**DIRECTIONS FOR THIS TASK**
Your copy should match the records exactly, except that it contains no pictures.

[Saved entries]
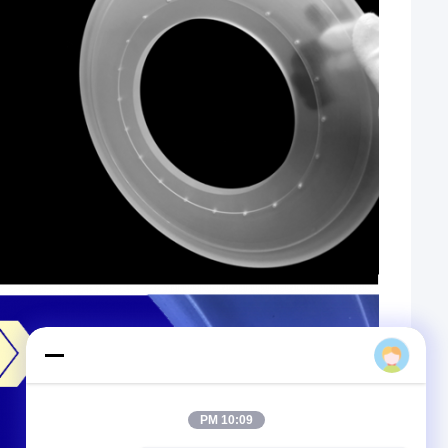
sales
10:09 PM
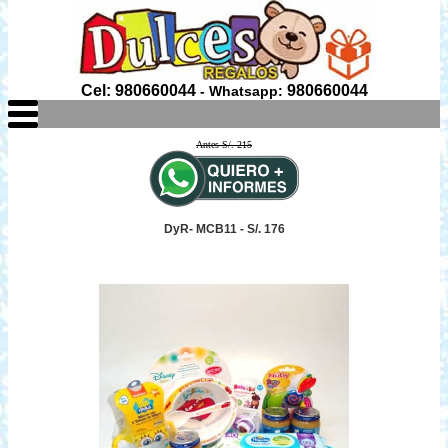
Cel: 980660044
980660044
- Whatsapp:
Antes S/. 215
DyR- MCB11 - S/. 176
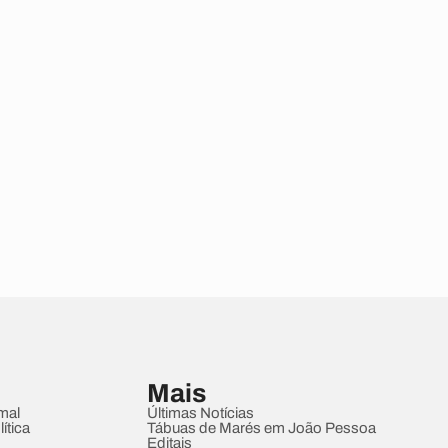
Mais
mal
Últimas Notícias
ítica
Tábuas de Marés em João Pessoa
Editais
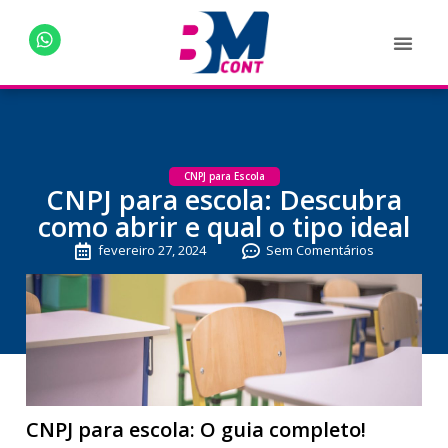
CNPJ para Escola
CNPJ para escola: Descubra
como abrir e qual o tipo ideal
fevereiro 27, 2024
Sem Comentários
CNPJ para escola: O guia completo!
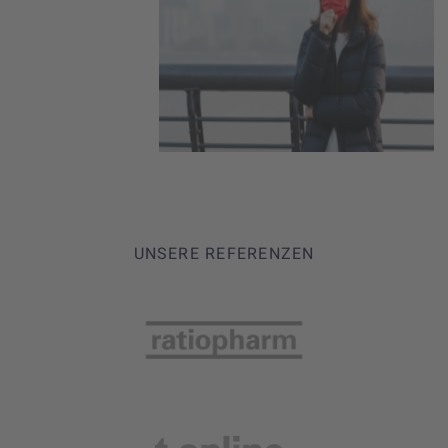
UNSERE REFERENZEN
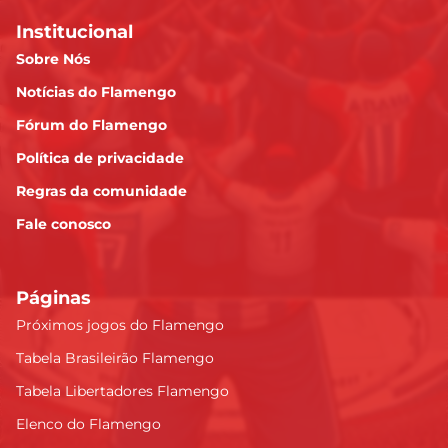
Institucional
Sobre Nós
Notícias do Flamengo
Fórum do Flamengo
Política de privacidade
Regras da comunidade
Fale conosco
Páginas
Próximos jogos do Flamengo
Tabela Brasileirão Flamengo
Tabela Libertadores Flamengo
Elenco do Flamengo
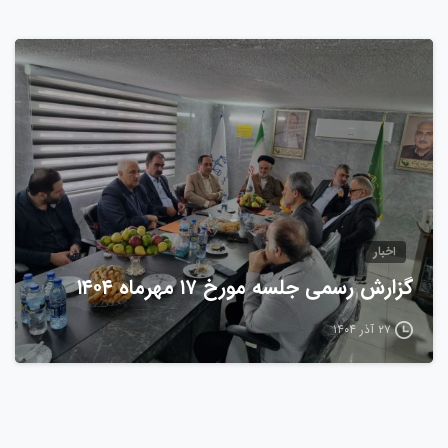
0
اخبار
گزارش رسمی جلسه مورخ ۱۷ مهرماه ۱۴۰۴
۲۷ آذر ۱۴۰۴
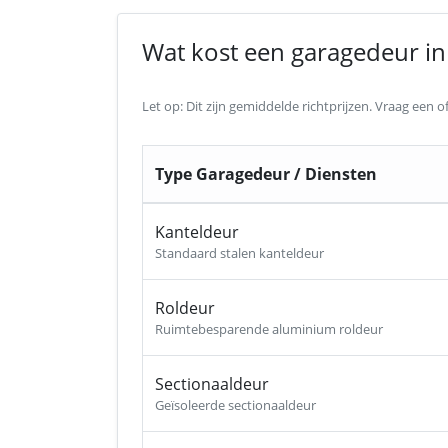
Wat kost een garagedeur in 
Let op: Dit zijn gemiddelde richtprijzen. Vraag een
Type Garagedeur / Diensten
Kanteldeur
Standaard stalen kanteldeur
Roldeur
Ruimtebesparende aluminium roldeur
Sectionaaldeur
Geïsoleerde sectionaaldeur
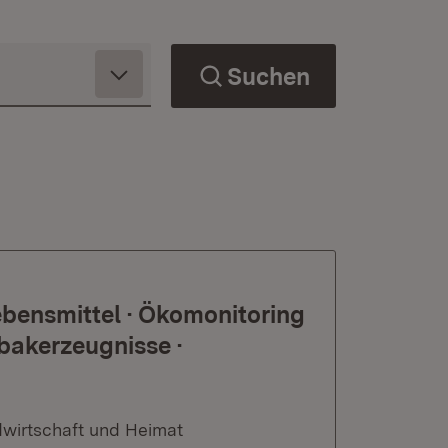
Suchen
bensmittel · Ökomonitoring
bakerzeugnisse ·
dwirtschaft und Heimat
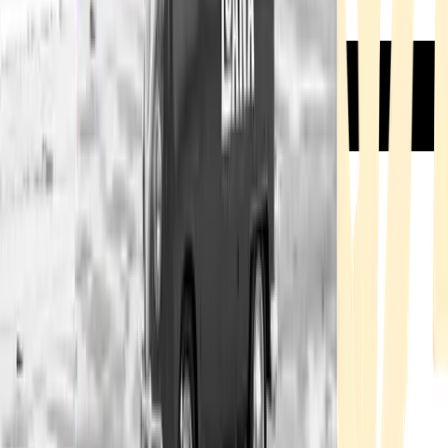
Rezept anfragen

**EXERCISE RESPONSE**
sales
10:09 PM
Cel: 980660044
980660044
- Whatsapp:
Antes S/. 215
DyR- MCB11 - S/. 176
Mais
mal
Últimas Notícias
ítica
Tábuas de Marés em João Pessoa
Editais
CNPJ para Escola
CNPJ para escola: Descubra
como abrir e qual o tipo ideal
fevereiro 27, 2024
Sem Comentários
CNPJ para escola: O guia completo!
UNSERE REFERENZEN
Institucional
Sobre Nós
Notícias do Flamengo
Fórum do Flamengo
Política de privacidade
Regras da comunidade
Fale conosco
Páginas
Próximos jogos do Flamengo
Tabela Brasileirão Flamengo
Tabela Libertadores Flamengo
Elenco do Flamengo
0
اخبار
گزارش رسمی جلسه مورخ ۱۷ مهرماه ۱۴۰۴
۲۷ آذر ۱۴۰۴
Wat kost een garagedeur in 
Let op: Dit zijn gemiddelde richtprijzen. Vraag een
Type Garagedeur / Diensten
Kanteldeur
Standaard stalen kanteldeur
Roldeur
Ruimtebesparende aluminium roldeur
Sectionaaldeur
Geïsoleerde sectionaaldeur
Suchen
bensmittel · Ökomonitoring
bakerzeugnisse ·
dwirtschaft und Heimat
Rezept anfragen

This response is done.